The German foreign office sparked controversy on September 11 with a post accusing Trump of getting a claim about the country’s weakening “green” energy situation wrong during his debate with US Vice-President Kamala Harris.

Despite receiving backlash in the US, German authorities have decided to up their attacks, with a minister publicly accusing Trump of spreading “disinformation”.

“As democrats, we can no longer allow false statements to stand uncommented,” The Greens’ Anna Lührmann, minister of state for European affairs and climate, wrote on X.

She added that the initial attack on Trump had “reached more than six million accounts with important facts”, adding that — despite numerous reports to the contrary — Germany’s “energy supply is and will remain stable”.

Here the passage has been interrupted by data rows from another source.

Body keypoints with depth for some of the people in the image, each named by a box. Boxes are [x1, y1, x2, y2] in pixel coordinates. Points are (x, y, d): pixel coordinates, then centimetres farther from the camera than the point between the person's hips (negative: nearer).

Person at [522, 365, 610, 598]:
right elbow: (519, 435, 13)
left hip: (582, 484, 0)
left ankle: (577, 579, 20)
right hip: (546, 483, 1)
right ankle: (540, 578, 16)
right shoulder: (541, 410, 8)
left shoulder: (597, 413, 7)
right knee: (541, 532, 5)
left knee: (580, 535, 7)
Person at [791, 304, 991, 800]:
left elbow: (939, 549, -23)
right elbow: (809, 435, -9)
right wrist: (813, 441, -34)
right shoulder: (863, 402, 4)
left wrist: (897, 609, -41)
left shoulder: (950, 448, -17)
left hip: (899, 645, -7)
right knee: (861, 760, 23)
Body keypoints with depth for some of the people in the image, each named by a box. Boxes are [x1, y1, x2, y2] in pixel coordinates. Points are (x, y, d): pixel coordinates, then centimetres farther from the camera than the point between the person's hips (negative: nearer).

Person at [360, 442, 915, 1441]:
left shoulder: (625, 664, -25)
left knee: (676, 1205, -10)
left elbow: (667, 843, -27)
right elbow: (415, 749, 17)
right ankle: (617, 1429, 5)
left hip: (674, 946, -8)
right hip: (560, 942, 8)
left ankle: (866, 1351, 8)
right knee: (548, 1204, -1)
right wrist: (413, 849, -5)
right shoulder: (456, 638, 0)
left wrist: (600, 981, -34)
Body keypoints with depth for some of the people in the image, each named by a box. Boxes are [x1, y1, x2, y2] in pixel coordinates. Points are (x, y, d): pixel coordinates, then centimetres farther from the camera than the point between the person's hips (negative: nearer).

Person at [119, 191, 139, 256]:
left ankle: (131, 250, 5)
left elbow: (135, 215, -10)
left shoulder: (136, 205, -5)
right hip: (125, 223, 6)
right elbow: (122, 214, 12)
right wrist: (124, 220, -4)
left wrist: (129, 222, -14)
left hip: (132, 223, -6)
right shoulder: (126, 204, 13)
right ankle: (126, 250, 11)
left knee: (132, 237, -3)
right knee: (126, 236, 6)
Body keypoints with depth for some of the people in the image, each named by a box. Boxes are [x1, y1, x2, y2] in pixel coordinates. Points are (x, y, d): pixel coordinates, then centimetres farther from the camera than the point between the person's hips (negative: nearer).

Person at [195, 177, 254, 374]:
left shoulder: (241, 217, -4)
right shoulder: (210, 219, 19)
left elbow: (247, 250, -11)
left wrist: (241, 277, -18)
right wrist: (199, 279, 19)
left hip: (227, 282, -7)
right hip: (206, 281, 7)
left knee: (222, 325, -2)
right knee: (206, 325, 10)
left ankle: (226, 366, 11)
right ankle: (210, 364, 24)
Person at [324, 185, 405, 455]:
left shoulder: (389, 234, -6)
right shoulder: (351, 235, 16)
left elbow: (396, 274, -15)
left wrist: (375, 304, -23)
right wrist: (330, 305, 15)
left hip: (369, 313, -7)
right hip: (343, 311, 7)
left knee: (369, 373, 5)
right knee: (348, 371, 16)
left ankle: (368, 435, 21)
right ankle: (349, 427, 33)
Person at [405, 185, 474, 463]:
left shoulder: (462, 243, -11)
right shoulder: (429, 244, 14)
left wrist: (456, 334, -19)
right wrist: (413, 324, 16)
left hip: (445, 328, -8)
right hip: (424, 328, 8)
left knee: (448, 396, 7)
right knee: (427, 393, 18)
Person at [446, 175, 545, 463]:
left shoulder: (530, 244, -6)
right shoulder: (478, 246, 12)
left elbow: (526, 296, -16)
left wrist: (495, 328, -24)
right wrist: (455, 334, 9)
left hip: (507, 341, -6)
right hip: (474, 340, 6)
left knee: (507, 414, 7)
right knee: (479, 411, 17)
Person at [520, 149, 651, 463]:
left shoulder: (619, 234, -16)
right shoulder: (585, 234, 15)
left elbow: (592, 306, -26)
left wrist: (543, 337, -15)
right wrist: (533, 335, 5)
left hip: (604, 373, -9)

The backlash against the minister’s comments was swift, with one Christian Democratic Union (CDU) official coming out to ask her Greens party to stop antagonising an individual who could soon be US president.

“Can you try not to cause any damage to the Federal Republic of Germany in the foreseeable future until the end of your participation in government?” the CDU’s Manuel Schwalm requested.

 

Richard Grenell, a former US ambassador to Germany and member of the previous Trump administration, took to social media to accuse the German administration of engaging in “blatant electoral interference”.

“The blatant election interference from the German Government is worse than the Russian and Iranian interference,” he said.

“We see this clearly and will react accordingly.”

Other Republicans have expressed fears that the EU is gearing up to interfere in the presidential race.

In a letter seen by Brussels Signal on September 10, chairman of the House Judiciary Committee Jim Jordan warned the European Commission’s Thierry Breton that his recent actions had provoked concerns that the EU wanted to tamper with the US vote.

“Your assertion that you would ‘never interfere in the American democratic process’ is contradicted by your actions,” Jordan wrote in a letter, which centred on the use of the EU’s Digital Services Act to censor free speech.

As previously reported by Brussels Signal, Irish parliamentarian and former prime minister Leo Varadkar was spotted socialising with Nancy Pelosi and other senior Democrats at the party’s national convention in August.

Varadkar — a senior figure in EC President Ursula von der Leyen’s European People’s Party — posted images from his time at the event on his personal social media.